### Material provided
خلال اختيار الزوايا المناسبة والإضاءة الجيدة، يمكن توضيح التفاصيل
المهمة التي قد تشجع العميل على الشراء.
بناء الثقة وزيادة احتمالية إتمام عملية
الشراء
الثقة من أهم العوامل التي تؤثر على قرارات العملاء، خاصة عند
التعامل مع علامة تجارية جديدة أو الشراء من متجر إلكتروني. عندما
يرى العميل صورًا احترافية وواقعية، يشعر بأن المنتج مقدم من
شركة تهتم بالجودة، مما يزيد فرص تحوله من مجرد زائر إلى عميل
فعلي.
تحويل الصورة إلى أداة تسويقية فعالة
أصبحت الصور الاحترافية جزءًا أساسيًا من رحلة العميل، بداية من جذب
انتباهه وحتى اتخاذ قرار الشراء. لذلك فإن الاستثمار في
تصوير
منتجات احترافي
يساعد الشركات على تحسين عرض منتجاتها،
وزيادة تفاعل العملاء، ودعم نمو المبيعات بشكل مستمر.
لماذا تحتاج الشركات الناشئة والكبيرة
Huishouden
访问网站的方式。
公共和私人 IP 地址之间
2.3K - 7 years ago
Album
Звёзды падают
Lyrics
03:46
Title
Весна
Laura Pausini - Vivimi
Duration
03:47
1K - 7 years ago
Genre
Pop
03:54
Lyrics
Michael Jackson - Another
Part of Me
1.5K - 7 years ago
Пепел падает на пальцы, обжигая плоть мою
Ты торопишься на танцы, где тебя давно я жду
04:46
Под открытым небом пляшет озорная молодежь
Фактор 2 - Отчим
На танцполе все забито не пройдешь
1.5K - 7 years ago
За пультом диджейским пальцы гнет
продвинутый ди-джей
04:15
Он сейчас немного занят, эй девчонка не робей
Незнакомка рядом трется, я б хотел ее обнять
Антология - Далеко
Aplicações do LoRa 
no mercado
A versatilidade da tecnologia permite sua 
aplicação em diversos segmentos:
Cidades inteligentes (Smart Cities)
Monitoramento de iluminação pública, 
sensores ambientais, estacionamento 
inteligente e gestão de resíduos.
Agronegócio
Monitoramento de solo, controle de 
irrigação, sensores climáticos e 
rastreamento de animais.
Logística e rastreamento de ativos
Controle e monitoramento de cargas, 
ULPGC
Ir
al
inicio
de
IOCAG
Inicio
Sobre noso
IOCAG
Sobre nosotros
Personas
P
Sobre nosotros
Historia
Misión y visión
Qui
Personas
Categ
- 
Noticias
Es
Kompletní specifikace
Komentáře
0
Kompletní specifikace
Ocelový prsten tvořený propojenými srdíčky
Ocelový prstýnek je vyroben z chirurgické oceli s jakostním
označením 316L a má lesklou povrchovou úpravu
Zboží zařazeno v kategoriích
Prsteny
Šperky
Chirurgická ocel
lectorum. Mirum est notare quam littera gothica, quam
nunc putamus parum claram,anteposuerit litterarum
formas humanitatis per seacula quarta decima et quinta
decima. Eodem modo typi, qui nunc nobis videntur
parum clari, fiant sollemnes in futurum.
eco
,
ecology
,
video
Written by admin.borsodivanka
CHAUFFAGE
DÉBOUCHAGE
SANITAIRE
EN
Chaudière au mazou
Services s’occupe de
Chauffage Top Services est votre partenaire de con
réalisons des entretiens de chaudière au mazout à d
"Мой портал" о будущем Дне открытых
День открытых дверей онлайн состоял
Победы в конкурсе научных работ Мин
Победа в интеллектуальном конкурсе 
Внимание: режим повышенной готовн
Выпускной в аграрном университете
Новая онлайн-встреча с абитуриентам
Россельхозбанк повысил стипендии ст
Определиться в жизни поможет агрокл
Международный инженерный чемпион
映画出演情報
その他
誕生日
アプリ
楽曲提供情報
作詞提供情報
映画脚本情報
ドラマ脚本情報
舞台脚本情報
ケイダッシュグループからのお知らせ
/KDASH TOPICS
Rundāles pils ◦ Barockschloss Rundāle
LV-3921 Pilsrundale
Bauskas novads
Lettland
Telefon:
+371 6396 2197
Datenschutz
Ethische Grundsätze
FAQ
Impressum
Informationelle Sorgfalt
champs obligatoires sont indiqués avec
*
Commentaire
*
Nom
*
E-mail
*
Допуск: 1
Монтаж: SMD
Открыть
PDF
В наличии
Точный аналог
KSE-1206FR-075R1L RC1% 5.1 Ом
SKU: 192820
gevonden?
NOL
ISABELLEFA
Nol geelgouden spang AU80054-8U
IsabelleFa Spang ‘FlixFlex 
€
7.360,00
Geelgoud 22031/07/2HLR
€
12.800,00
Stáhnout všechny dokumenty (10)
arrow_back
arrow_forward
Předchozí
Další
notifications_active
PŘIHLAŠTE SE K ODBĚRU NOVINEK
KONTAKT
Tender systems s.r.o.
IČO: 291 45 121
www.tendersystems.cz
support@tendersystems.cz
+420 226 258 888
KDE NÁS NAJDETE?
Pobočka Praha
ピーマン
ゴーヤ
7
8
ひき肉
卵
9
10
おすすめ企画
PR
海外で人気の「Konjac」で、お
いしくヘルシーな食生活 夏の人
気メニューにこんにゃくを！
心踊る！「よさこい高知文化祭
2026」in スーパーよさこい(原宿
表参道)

### Problem statement
From the data, collect all lines where the string "Ocelový" appears.

### The answer
Ocelový prsten tvořený propojenými srdíčky
Ocelový prstýnek je vyroben z chirurgické oceli s jakostním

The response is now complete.